── LISTING ──

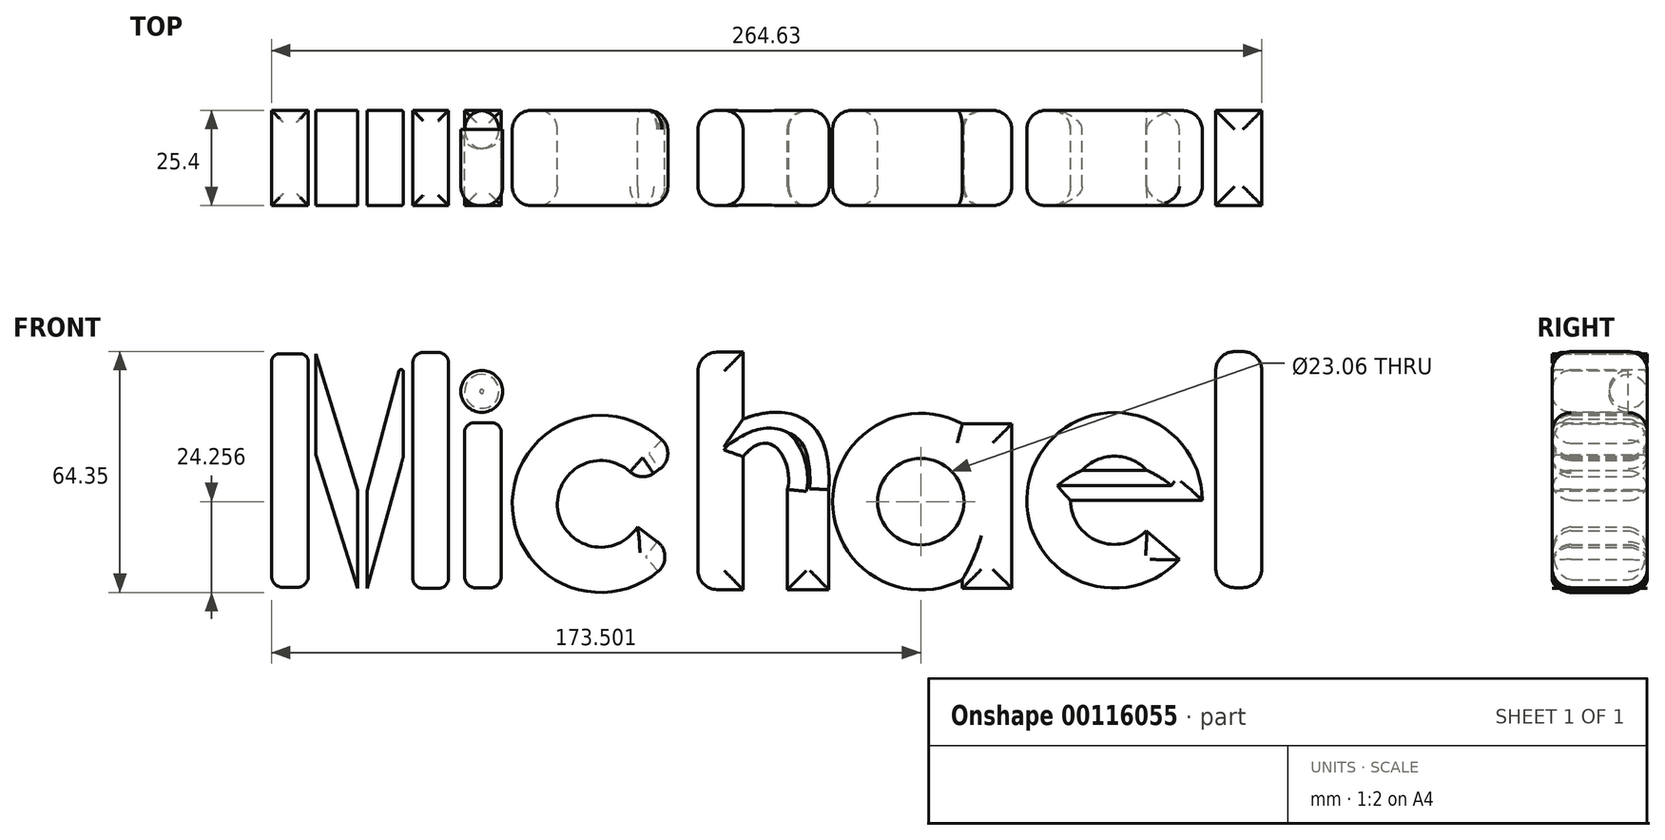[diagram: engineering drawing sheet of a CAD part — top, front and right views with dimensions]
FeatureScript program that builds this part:
annotation { "Feature Type Name" : "Feature", "Feature Type Description" : "" }
export const myFeature = defineFeature(function(context is Context, id is Id, definition is map)
    precondition{}
    {
        {
            var Q0;
            Q0=qCreatedBy(makeId("Front.planeOp"),FACE);
            var sketch = newSketch(context, id + "F0", { "sketchPlane" : qUnion([Q0])});
            skLineSegment(sketch, "E0.bottom", {"start": v(-141.21, 34.6) * mm, "end": v(141.21, 34.6) * mm});
            skLineSegment(sketch, "E0.top", {"start": v(-141.21, -34.6) * mm, "end": v(141.21, -34.6) * mm});
            skLineSegment(sketch, "E0.left", {"start": v(-141.21, 34.6) * mm, "end": v(-141.21, -34.6) * mm});
            skLineSegment(sketch, "E0.right", {"start": v(141.21, 34.6) * mm, "end": v(141.21, -34.6) * mm});
            skPoint(sketch, "E0.middle", {"position": v(0, 0) * mm});
            skLineSegment(sketch, "E1.bottom", {"start": v(-137.9, 31.16) * mm, "end": v(-128.02, 31.16) * mm});
            skLineSegment(sketch, "E1.top", {"start": v(-137.9, -31.25) * mm, "end": v(-128.02, -31.25) * mm});
            skLineSegment(sketch, "E1.left", {"start": v(-137.9, 31.16) * mm, "end": v(-137.9, -31.25) * mm});
            skLineSegment(sketch, "E1.right", {"start": v(-128.02, 31.16) * mm, "end": v(-128.02, -31.25) * mm});
            skLineSegment(sketch, "E2", {"start": v(-126.08, 31.16) * mm, "end": v(-126.08, 4.22) * mm});
            skLineSegment(sketch, "E3", {"start": v(-126.08, 4.22) * mm, "end": v(-114.84, -31.45) * mm});
            skLineSegment(sketch, "E4", {"start": v(-114.84, -31.45) * mm, "end": v(-114.84, -5.28) * mm});
            skLineSegment(sketch, "E5", {"start": v(-126.08, 31.16) * mm, "end": v(-114.84, -5.28) * mm});
            skLineSegment(sketch, "E6", {"start": v(-112.32, -31.45) * mm, "end": v(-112.32, -5.47) * mm});
            skLineSegment(sketch, "E7", {"start": v(-112.32, -5.47) * mm, "end": v(-102.62, 30.97) * mm});
            skLineSegment(sketch, "E8", {"start": v(-102.62, 30.97) * mm, "end": v(-102.62, 3.83) * mm});
            skLineSegment(sketch, "E9", {"start": v(-102.62, 3.83) * mm, "end": v(-112.32, -31.45) * mm});
            skLineSegment(sketch, "E10.bottom", {"start": v(-100.1, 31.55) * mm, "end": v(-90.6, 31.55) * mm});
            skLineSegment(sketch, "E10.top", {"start": v(-100.1, -31.45) * mm, "end": v(-90.6, -31.45) * mm});
            skLineSegment(sketch, "E10.left", {"start": v(-100.1, 31.55) * mm, "end": v(-100.1, -31.45) * mm});
            skLineSegment(sketch, "E10.right", {"start": v(-90.6, 31.55) * mm, "end": v(-90.6, -31.45) * mm});
            skLineSegment(sketch, "E11.bottom", {"start": v(-86.34, 12.78) * mm, "end": v(-76.46, 12.78) * mm});
            skLineSegment(sketch, "E11.top", {"start": v(-86.34, -31.42) * mm, "end": v(-76.46, -31.42) * mm});
            skLineSegment(sketch, "E11.left", {"start": v(-86.34, 12.78) * mm, "end": v(-86.34, -31.42) * mm});
            skLineSegment(sketch, "E11.right", {"start": v(-76.46, 12.78) * mm, "end": v(-76.46, -31.42) * mm});
            skCircle(sketch, "E12", {"center": v(-81.7, 21.11) * mm, "radius": 5.6 * mm});
            skCircle(sketch, "E13", {"center": v(-49.9, -8.93) * mm, "radius": 23.66 * mm});
            skCircle(sketch, "E14", {"center": v(-49.9, -8.93) * mm, "radius": 11.58 * mm});
            skLineSegment(sketch, "E15", {"start": v(-39.69, -3.48) * mm, "end": v(-29.72, 3.42) * mm});
            skLineSegment(sketch, "E16", {"start": v(-40.1, -15.1) * mm, "end": v(-30.38, -22.3) * mm});
            skLineSegment(sketch, "E17.bottom", {"start": v(-23.93, -31.8) * mm, "end": v(-11.9, -31.8) * mm});
            skLineSegment(sketch, "E17.top", {"start": v(-23.93, 31.58) * mm, "end": v(-11.9, 31.58) * mm});
            skLineSegment(sketch, "E17.left", {"start": v(-23.93, -31.8) * mm, "end": v(-23.93, 31.58) * mm});
            skLineSegment(sketch, "E17.right", {"start": v(-11.9, -31.8) * mm, "end": v(-11.9, 31.58) * mm});
            skLineSegment(sketch, "E18.bottom", {"start": v(0, -31.8) * mm, "end": v(11, -31.8) * mm});
            skLineSegment(sketch, "E18.top", {"start": v(0, -5.07) * mm, "end": v(11, -5.07) * mm});
            skLineSegment(sketch, "E18.left", {"start": v(0, -31.8) * mm, "end": v(0, -5.07) * mm});
            skLineSegment(sketch, "E18.right", {"start": v(11, -31.8) * mm, "end": v(11, -5.07) * mm});
            skFitSpline(sketch, "E19", {"points": [v(11, -5.07) * mm, v(-11.9, 13.72) * mm], "startDerivative": vector(3.34, 61.13) * mm, "endDerivative": vector(-35.7, -13.48) * mm});
            skFitSpline(sketch, "E20", {"points": [v(0, -5.07) * mm, v(-11.9, 3.67) * mm], "startDerivative": vector(4.92, 21.75) * mm, "endDerivative": vector(-23.05, -28.03) * mm});
            skCircle(sketch, "E21", {"center": v(35.6, -8.34) * mm, "radius": 23.58 * mm});
            skCircle(sketch, "E22", {"center": v(35.6, -8.34) * mm, "radius": 11.53 * mm});
            skLineSegment(sketch, "E23.bottom", {"start": v(46.7, 12.47) * mm, "end": v(59.92, 12.47) * mm});
            skLineSegment(sketch, "E23.top", {"start": v(46.7, -31.5) * mm, "end": v(59.92, -31.5) * mm});
            skLineSegment(sketch, "E23.left", {"start": v(46.7, 12.47) * mm, "end": v(46.7, -31.5) * mm});
            skLineSegment(sketch, "E23.right", {"start": v(59.92, 12.47) * mm, "end": v(59.92, -31.5) * mm});
            skCircle(sketch, "E24", {"center": v(87.35, -7.98) * mm, "radius": 23.44 * mm});
            skCircle(sketch, "E25", {"center": v(87.35, -7.98) * mm, "radius": 11.78 * mm});
            skLineSegment(sketch, "E26", {"start": v(75.57, -7.98) * mm, "end": v(99.13, -7.98) * mm});
            skLineSegment(sketch, "E27", {"start": v(78.7, 0) * mm, "end": v(96, 0) * mm});
            skLineSegment(sketch, "E28", {"start": v(99.13, -7.98) * mm, "end": v(110.79, -7.98) * mm});
            skLineSegment(sketch, "E29", {"start": v(95.87, -16.11) * mm, "end": v(104.67, -23.78) * mm});
            skLineSegment(sketch, "E30.bottom", {"start": v(114.39, -31.29) * mm, "end": v(126.73, -31.29) * mm});
            skLineSegment(sketch, "E30.top", {"start": v(114.39, 31.75) * mm, "end": v(126.73, 31.75) * mm});
            skLineSegment(sketch, "E30.left", {"start": v(114.39, -31.29) * mm, "end": v(114.39, 31.75) * mm});
            skLineSegment(sketch, "E30.right", {"start": v(126.73, -31.29) * mm, "end": v(126.73, 31.75) * mm});
            skSolve(sketch);
        }
        {
            var Q0;
            Q0=makeQuery(id+"F0.imprint","IMPRINT",FACE,{"disambiguationData":[TD([[makeQuery(id+"F0.imprint","IMPRINT",EDGE,{"derivedFrom":sQuery(id+"F0.wireOp",EDGE,"E1.bottom")}),-1.0]])]});
            var Q1;
            Q1=makeQuery(id+"F0.imprint","IMPRINT",FACE,{"disambiguationData":[TD([[makeQuery(id+"F0.imprint","IMPRINT",EDGE,{"derivedFrom":sQuery(id+"F0.wireOp",EDGE,"E2")}),1.0]])]});
            var Q2;
            Q2=makeQuery(id+"F0.imprint","IMPRINT",FACE,{"disambiguationData":[TD([[makeQuery(id+"F0.imprint","IMPRINT",EDGE,{"derivedFrom":sQuery(id+"F0.wireOp",EDGE,"E6")}),-1.0]])]});
            var Q3;
            Q3=makeQuery(id+"F0.imprint","IMPRINT",FACE,{"disambiguationData":[TD([[makeQuery(id+"F0.imprint","IMPRINT",EDGE,{"derivedFrom":sQuery(id+"F0.wireOp",EDGE,"E10.bottom")}),-1.0]])]});
            var Q4;
            Q4=makeQuery(id+"F0.imprint","IMPRINT",FACE,{"disambiguationData":[TD([[makeQuery(id+"F0.imprint","IMPRINT",EDGE,{"derivedFrom":sQuery(id+"F0.wireOp",EDGE,"E12")}),1.0]])]});
            var Q5;
            Q5=makeQuery(id+"F0.imprint","IMPRINT",FACE,{"disambiguationData":[TD([[makeQuery(id+"F0.imprint","IMPRINT",EDGE,{"derivedFrom":sQuery(id+"F0.wireOp",EDGE,"E11.bottom")}),-1.0]])]});
            var Q6;
            {var subQ0=sQuery(id+"F0.wireOp",EDGE,"E15");Q6=makeQuery(id+"F0.imprint","IMPRINT",FACE,{"disambiguationData":[TD([[makeQuery(id+"F0.imprint","IMPRINT",EDGE,{"derivedFrom":subQ0}),1.0]])]});}
            var Q7;
            {var subQ1=sQuery(id+"F0.wireOp",EDGE,"E17.bottom");Q7=makeQuery(id+"F0.imprint","IMPRINT",FACE,{"disambiguationData":[TD([[makeQuery(id+"F0.imprint","IMPRINT",EDGE,{"derivedFrom":subQ1}),1.0]])]});}
            var Q8;
            Q8=makeQuery(id+"F0.imprint","IMPRINT",FACE,{"disambiguationData":[TD([[makeQuery(id+"F0.imprint","IMPRINT",EDGE,{"derivedFrom":sQuery(id+"F0.wireOp",EDGE,"E18.top")}),1.0]])]});
            var Q9;
            Q9=makeQuery(id+"F0.imprint","IMPRINT",FACE,{"disambiguationData":[TD([[makeQuery(id+"F0.imprint","IMPRINT",EDGE,{"derivedFrom":sQuery(id+"F0.wireOp",EDGE,"E18.bottom")}),1.0]])]});
            var Q10;
            {var subQ0=sQuery(id+"F0.wireOp",EDGE,"E23.left");var subQ4=sQuery(id+"F0.wireOp",EDGE,"E22");var subQ5=makeQuery(id+"F0.imprint","INTERSECT",VERTEX,{"disambiguationData":[OD(0.0)],"derivedFrom":[subQ4,subQ0]});Q10=makeQuery(id+"F0.imprint","IMPRINT",FACE,{"disambiguationData":[TD([[makeQuery(id+"F0.imprint","IMPRINT",EDGE,{"disambiguationData":[TD([[subQ5,-1.0]])],"derivedFrom":subQ4}),-1.0]])]});}
            var Q11;
            {var subQ0=sQuery(id+"F0.wireOp",EDGE,"E23.left");var subQ4=sQuery(id+"F0.wireOp",EDGE,"E22");var subQ5=makeQuery(id+"F0.imprint","INTERSECT",VERTEX,{"disambiguationData":[OD(0.0)],"derivedFrom":[subQ4,subQ0]});Q11=makeQuery(id+"F0.imprint","IMPRINT",FACE,{"disambiguationData":[TD([[makeQuery(id+"F0.imprint","IMPRINT",EDGE,{"disambiguationData":[TD([[subQ5,1.0]])],"derivedFrom":subQ4}),-1.0]])]});}
            var Q12;
            {var subQ4=sQuery(id+"F0.wireOp",EDGE,"E23.bottom");Q12=makeQuery(id+"F0.imprint","IMPRINT",FACE,{"disambiguationData":[TD([[makeQuery(id+"F0.imprint","IMPRINT",EDGE,{"derivedFrom":subQ4}),-1.0]])]});}
            var Q13;
            {var subQ6=sQuery(id+"F0.wireOp",EDGE,"E28");Q13=makeQuery(id+"F0.imprint","IMPRINT",FACE,{"disambiguationData":[TD([[makeQuery(id+"F0.imprint","IMPRINT",EDGE,{"derivedFrom":subQ6}),1.0]])]});}
            var Q14;
            {var subQ0=sQuery(id+"F0.wireOp",EDGE,"E26");Q14=makeQuery(id+"F0.imprint","IMPRINT",FACE,{"disambiguationData":[TD([[makeQuery(id+"F0.imprint","IMPRINT",EDGE,{"derivedFrom":subQ0}),1.0]])]});}
            var Q15;
            Q15=makeQuery(id+"F0.imprint","IMPRINT",FACE,{"disambiguationData":[TD([[makeQuery(id+"F0.imprint","IMPRINT",EDGE,{"derivedFrom":sQuery(id+"F0.wireOp",EDGE,"E30.bottom")}),1.0]])]});
            extrude(context, id + "F1", {"entities" : qUnion([Q0, Q1, Q2, Q3, Q4, Q5, Q6, Q7, Q8, Q9, Q10, Q11, Q12, Q13, Q14, Q15]), "depth" : 25.4 * mm});
        }
        {
            var Q0;
            Q0=makeQuery(id+"F1.opExtrude","CAP_FACE",FACE,{"disambiguationData":[OSD([sQuery(id+"F0.wireOp",EDGE,"E12")])],"isStart":false});
            fillet(context, id + "F2", {"entities" : qUnion([Q0]), "radius" : 5.08 * mm, "tangentPropagation" : true, "allowEdgeOverflow" : false});
        }
        {
            var Q0;
            Q0=makeQuery(id+"F1.opExtrude","SWEPT_FACE",FACE,{"disambiguationData":[OSD([sQuery(id+"F0.wireOp",EDGE,"E13")])]});
            var Q1;
            Q1=makeQuery(id+"F1.opExtrude","CAP_FACE",FACE,{"disambiguationData":[OSD([sQuery(id+"F0.wireOp",EDGE,"E13"),sQuery(id+"F0.wireOp",EDGE,"E14"),sQuery(id+"F0.wireOp",EDGE,"E15"),sQuery(id+"F0.wireOp",EDGE,"E16")])],"isStart":false});
            var Q2;
            Q2=makeQuery(id+"F1.opExtrude","CAP_EDGE",EDGE,{"disambiguationData":[OSD([sQuery(id+"F0.wireOp",EDGE,"E13")])],"isStart":false});
            var Q3;
            Q3=makeQuery(id+"F1.opExtrude","CAP_FACE",FACE,{"disambiguationData":[OSD([sQuery(id+"F0.wireOp",EDGE,"E12")])],"isStart":true});
            fillet(context, id + "F3", {"entities" : qUnion([Q0, Q1, Q2, Q3]), "radius" : 5.08 * mm, "tangentPropagation" : true, "allowEdgeOverflow" : false});
        }
        {
            var Q0;
            Q0=makeQuery(id+"F3.opFillet","BLEND_FACE",FACE,{"disambiguationData":[OSD([sQuery(id+"F0.wireOp",EDGE,"E15")])]});
            var Q1;
            {var subQ0=sQuery(id+"F0.wireOp",EDGE,"E15");Q1=makeQuery(id+"F3.opFillet","BLEND_EDGE",EDGE,{"blendedFrom":[makeQuery(id+"F1.opExtrude","CAP_EDGE",EDGE,{"disambiguationData":[OSD([subQ0])],"isStart":false}),makeQuery(id+"F1.opExtrude","SWEPT_FACE",FACE,{"disambiguationData":[OSD([subQ0])]})],"blendedInto":[makeQuery(id+"F1.opExtrude","SWEPT_FACE",FACE,{"disambiguationData":[OSD([subQ0])]})]});}
            var Q2;
            Q2=makeQuery(id+"F1.opExtrude","SWEPT_FACE",FACE,{"disambiguationData":[OSD([sQuery(id+"F0.wireOp",EDGE,"E15")])]});
            var Q3;
            Q3=makeQuery(id+"F1.opExtrude","SWEPT_FACE",FACE,{"disambiguationData":[OSD([sQuery(id+"F0.wireOp",EDGE,"E17.left")])]});
            var Q4;
            Q4=makeQuery(id+"F1.opExtrude","CAP_FACE",FACE,{"disambiguationData":[OSD([sQuery(id+"F0.wireOp",EDGE,"E13"),sQuery(id+"F0.wireOp",EDGE,"E14"),sQuery(id+"F0.wireOp",EDGE,"E15"),sQuery(id+"F0.wireOp",EDGE,"E16")])],"isStart":true});
            var Q5;
            Q5=makeQuery(id+"F1.opExtrude","CAP_EDGE",EDGE,{"disambiguationData":[OSD([sQuery(id+"F0.wireOp",EDGE,"E15")])],"isStart":true});
            var Q6;
            Q6=makeQuery(id+"F1.opExtrude","CAP_FACE",FACE,{"disambiguationData":[OSD([sQuery(id+"F0.wireOp",EDGE,"E17.bottom"),sQuery(id+"F0.wireOp",EDGE,"E17.top"),sQuery(id+"F0.wireOp",EDGE,"E17.left"),sQuery(id+"F0.wireOp",EDGE,"E17.right"),sQuery(id+"F0.wireOp",EDGE,"E18.bottom"),sQuery(id+"F0.wireOp",EDGE,"E18.left"),sQuery(id+"F0.wireOp",EDGE,"E18.right"),sQuery(id+"F0.wireOp",EDGE,"E19"),sQuery(id+"F0.wireOp",EDGE,"E20")])],"isStart":true});
            var Q7;
            Q7=makeQuery(id+"F1.opExtrude","CAP_EDGE",EDGE,{"disambiguationData":[OSD([sQuery(id+"F0.wireOp",EDGE,"E17.left")])],"isStart":false});
            var Q8;
            Q8=makeQuery(id+"F1.opExtrude","CAP_EDGE",EDGE,{"disambiguationData":[OSD([sQuery(id+"F0.wireOp",EDGE,"E17.left")])],"isStart":true});
            var Q9;
            Q9=makeQuery(id+"F1.opExtrude","CAP_FACE",FACE,{"disambiguationData":[OSD([sQuery(id+"F0.wireOp",EDGE,"E17.bottom"),sQuery(id+"F0.wireOp",EDGE,"E17.top"),sQuery(id+"F0.wireOp",EDGE,"E17.left"),sQuery(id+"F0.wireOp",EDGE,"E17.right"),sQuery(id+"F0.wireOp",EDGE,"E18.bottom"),sQuery(id+"F0.wireOp",EDGE,"E18.left"),sQuery(id+"F0.wireOp",EDGE,"E18.right"),sQuery(id+"F0.wireOp",EDGE,"E19"),sQuery(id+"F0.wireOp",EDGE,"E20")])],"isStart":false});
            fillet(context, id + "F4", {"entities" : qUnion([Q0, Q1, Q2, Q3, Q4, Q5, Q6, Q7, Q8, Q9]), "radius" : 5.08 * mm, "tangentPropagation" : true, "allowEdgeOverflow" : false});
        }
        {
            var Q0;
            Q0=makeQuery(id+"F1.opExtrude","CAP_FACE",FACE,{"disambiguationData":[OSD([sQuery(id+"F0.wireOp",EDGE,"E21"),sQuery(id+"F0.wireOp",EDGE,"E22"),sQuery(id+"F0.wireOp",EDGE,"E23.bottom"),sQuery(id+"F0.wireOp",EDGE,"E23.top"),sQuery(id+"F0.wireOp",EDGE,"E23.left"),sQuery(id+"F0.wireOp",EDGE,"E23.right")])],"isStart":false});
            fillet(context, id + "F5", {"entities" : qUnion([Q0]), "radius" : 5.08 * mm, "tangentPropagation" : true, "allowEdgeOverflow" : false});
        }
        {
            var Q0;
            Q0=makeQuery(id+"F1.opExtrude","CAP_FACE",FACE,{"disambiguationData":[OSD([sQuery(id+"F0.wireOp",EDGE,"E24"),sQuery(id+"F0.wireOp",EDGE,"E25"),sQuery(id+"F0.wireOp",EDGE,"E26"),sQuery(id+"F0.wireOp",EDGE,"E27"),sQuery(id+"F0.wireOp",EDGE,"E28"),sQuery(id+"F0.wireOp",EDGE,"E29")])],"isStart":false});
            fillet(context, id + "F6", {"entities" : qUnion([Q0]), "radius" : 5.08 * mm, "tangentPropagation" : true, "allowEdgeOverflow" : false});
        }
        {
            var Q0;
            Q0=makeQuery(id+"F1.opExtrude","CAP_FACE",FACE,{"disambiguationData":[OSD([sQuery(id+"F0.wireOp",EDGE,"E21"),sQuery(id+"F0.wireOp",EDGE,"E22"),sQuery(id+"F0.wireOp",EDGE,"E23.bottom"),sQuery(id+"F0.wireOp",EDGE,"E23.top"),sQuery(id+"F0.wireOp",EDGE,"E23.left"),sQuery(id+"F0.wireOp",EDGE,"E23.right")])],"isStart":true});
            fillet(context, id + "F7", {"entities" : qUnion([Q0]), "radius" : 5.08 * mm, "tangentPropagation" : true, "allowEdgeOverflow" : false});
        }
        {
            var Q0;
            Q0=makeQuery(id+"F1.opExtrude","SWEPT_FACE",FACE,{"disambiguationData":[OSD([sQuery(id+"F0.wireOp",EDGE,"E30.top")])]});
            fillet(context, id + "F8", {"entities" : qUnion([Q0]), "radius" : 5.08 * mm, "tangentPropagation" : true, "allowEdgeOverflow" : false});
        }
        {
            var Q0;
            Q0=makeQuery(id+"F1.opExtrude","SWEPT_FACE",FACE,{"disambiguationData":[OSD([sQuery(id+"F0.wireOp",EDGE,"E30.bottom")])]});
            fillet(context, id + "F9", {"entities" : qUnion([Q0]), "radius" : 5.08 * mm, "tangentPropagation" : true, "allowEdgeOverflow" : false});
        }
        {
            var Q0;
            Q0=makeQuery(id+"F1.opExtrude","SWEPT_FACE",FACE,{"disambiguationData":[OSD([sQuery(id+"F0.wireOp",EDGE,"E1.top")])]});
            fillet(context, id + "F10", {"entities" : qUnion([Q0]), "radius" : 3.15 * mm, "tangentPropagation" : true, "allowEdgeOverflow" : false});
        }
        {
            var Q0;
            Q0=makeQuery(id+"F1.opExtrude","SWEPT_FACE",FACE,{"disambiguationData":[OSD([sQuery(id+"F0.wireOp",EDGE,"E10.top")])]});
            fillet(context, id + "F11", {"entities" : qUnion([Q0]), "radius" : 2.56 * mm, "tangentPropagation" : true, "allowEdgeOverflow" : false});
        }
        {
            var Q0;
            Q0=makeQuery(id+"F1.opExtrude","SWEPT_FACE",FACE,{"disambiguationData":[OSD([sQuery(id+"F0.wireOp",EDGE,"E10.bottom")])]});
            fillet(context, id + "F12", {"entities" : qUnion([Q0]), "radius" : 2.8 * mm, "tangentPropagation" : true, "allowEdgeOverflow" : false});
        }
        {
            var Q0;
            Q0=makeQuery(id+"F1.opExtrude","SWEPT_FACE",FACE,{"disambiguationData":[OSD([sQuery(id+"F0.wireOp",EDGE,"E1.bottom")])]});
            fillet(context, id + "F13", {"entities" : qUnion([Q0]), "radius" : 2.22 * mm, "tangentPropagation" : true, "allowEdgeOverflow" : false});
        }
        {
            var Q0;
            Q0=makeQuery(id+"F1.opExtrude","SWEPT_FACE",FACE,{"disambiguationData":[OSD([sQuery(id+"F0.wireOp",EDGE,"E11.bottom")])]});
            fillet(context, id + "F14", {"entities" : qUnion([Q0]), "radius" : 2.75 * mm, "tangentPropagation" : true, "allowEdgeOverflow" : false});
        }
        {
            var Q0;
            Q0=makeQuery(id+"F1.opExtrude","SWEPT_FACE",FACE,{"disambiguationData":[OSD([sQuery(id+"F0.wireOp",EDGE,"E11.top")])]});
            fillet(context, id + "F15", {"entities" : qUnion([Q0]), "radius" : 3.25 * mm, "tangentPropagation" : true, "allowEdgeOverflow" : false});
        }
        {
            var Q0;
            Q0=makeQuery(id+"F1.opExtrude","SWEPT_FACE",FACE,{"disambiguationData":[OSD([sQuery(id+"F0.wireOp",EDGE,"E8")])]});
            fillet(context, id + "F16", {"entities" : qUnion([Q0]), "radius" : 0.6 * mm, "tangentPropagation" : true, "allowEdgeOverflow" : false});
        }
        {
            var Q0;
            Q0=makeQuery(id+"F1.opExtrude","CAP_FACE",FACE,{"disambiguationData":[OSD([sQuery(id+"F0.wireOp",EDGE,"E24"),sQuery(id+"F0.wireOp",EDGE,"E25"),sQuery(id+"F0.wireOp",EDGE,"E26"),sQuery(id+"F0.wireOp",EDGE,"E27"),sQuery(id+"F0.wireOp",EDGE,"E28"),sQuery(id+"F0.wireOp",EDGE,"E29")])],"isStart":true});
            fillet(context, id + "F17", {"entities" : qUnion([Q0]), "radius" : 5.08 * mm, "tangentPropagation" : true, "allowEdgeOverflow" : false});
        }
    });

───

Count the lines in the records above that contain the string "startDerivative", matching case exactly. Reply with the number only.

2